If you are a parent, you will know the feeling of taking your infant home for the first time – very excited, a little nervous, a tiny bit anxious, and completely unprepared for what lies ahead.

In many respects looking after a preemie when they are finally discharged from the NICU is the same.  However, the anxiety you feel is magnified many times over. 

Premature babies are not simply small full term babies. 
They need special care to support their growth and development.”[1]

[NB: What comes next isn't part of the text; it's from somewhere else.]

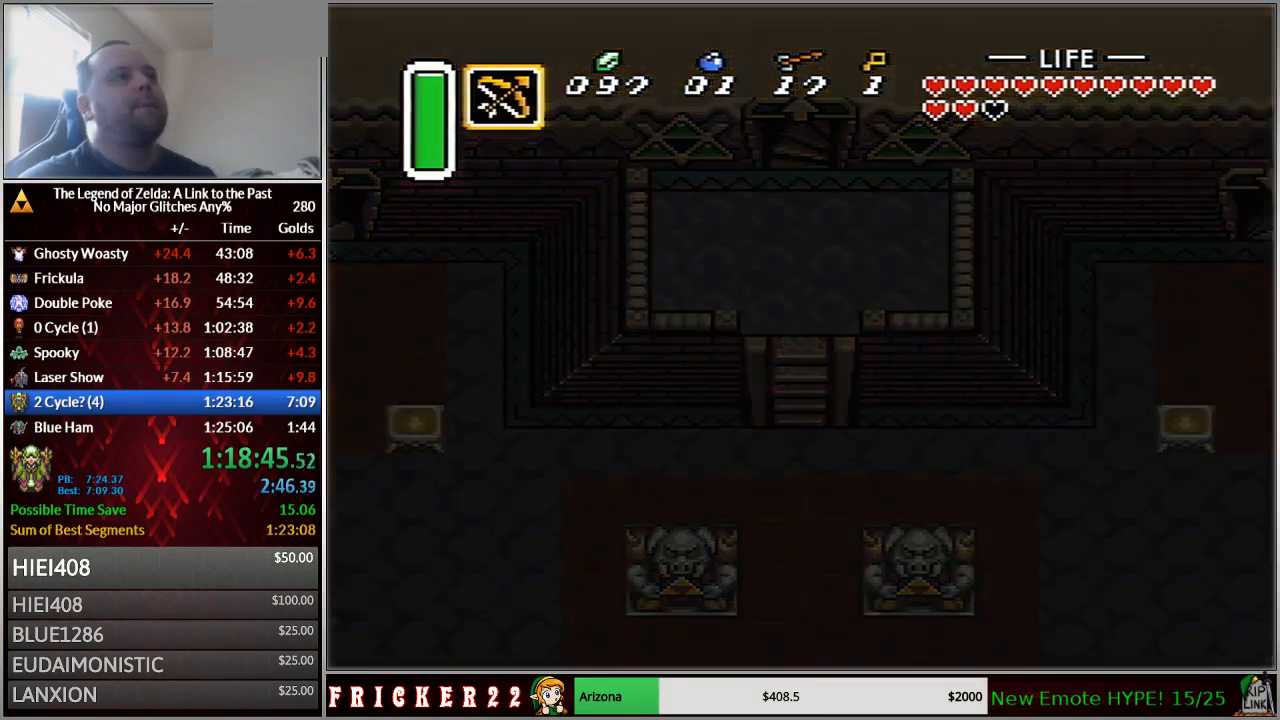
Gameplay with a controller (Nintendo layout); each line is a JSON object with the inputs held at the frame after it. "events" lists button and stick changes between this image and that frame as [ms after this image, input, new state], when the widget could be followed in between. Not read: L3 R3 START.
{"buttons": [], "events": []}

Leaving the NICU can be terrifying, especially if you have to operate medical equipment (such as a feeding tube, or oxygen line).  With Lily, our preoccupation was an intense watchfulness for infection or any sign of blockage after her ventriculoperitoneal shunt operation.  How on earth were we to know whether throwing up all her milk after a feed was because her tummy was too full, or because her shunt was blocked?  Not many parents take an infant home five days after brain surgery… 

The lessons I outline here are an attempt to summarise the key realisations I came to during Lily’s first year at home, and the ways in which I learned to cope with the stresses and worries related to caring for my preemie.  I hope you will find them helpful!

Lesson 1: Raising a Preemie is Different – Don’t be Afraid to Find Your Own Flow

Even for the most natural of earth-mamas out there, balancing traditional baby advice with the reality of your preemie’s specific needs is not an easy task.  Yes, all new parents take a bit of time to adapt to having a baby at home.  But bringing a preemie baby home is not the same thing.

As soon as your baby is home, you may find advice coming at you from many directions – from baby books, or family, or friends, and even medical services outside the NICU.  You will receive well-meaning suggestions or hear comments intended to be sympathetic… “don’t worry, all babies throw up” or “don’t worry, all babies cry” etc. 

The trouble is, preemies are not “all babies”.  They have been lying in a hospital ward for weeks and months.  Their feeding habits, sleep rhythms, medical requirements, vulnerability to infection, and sensory adaptation to the world are different.  Your degree of anxiety about all these things is also, understandably, on a different level to parents of full term babies. 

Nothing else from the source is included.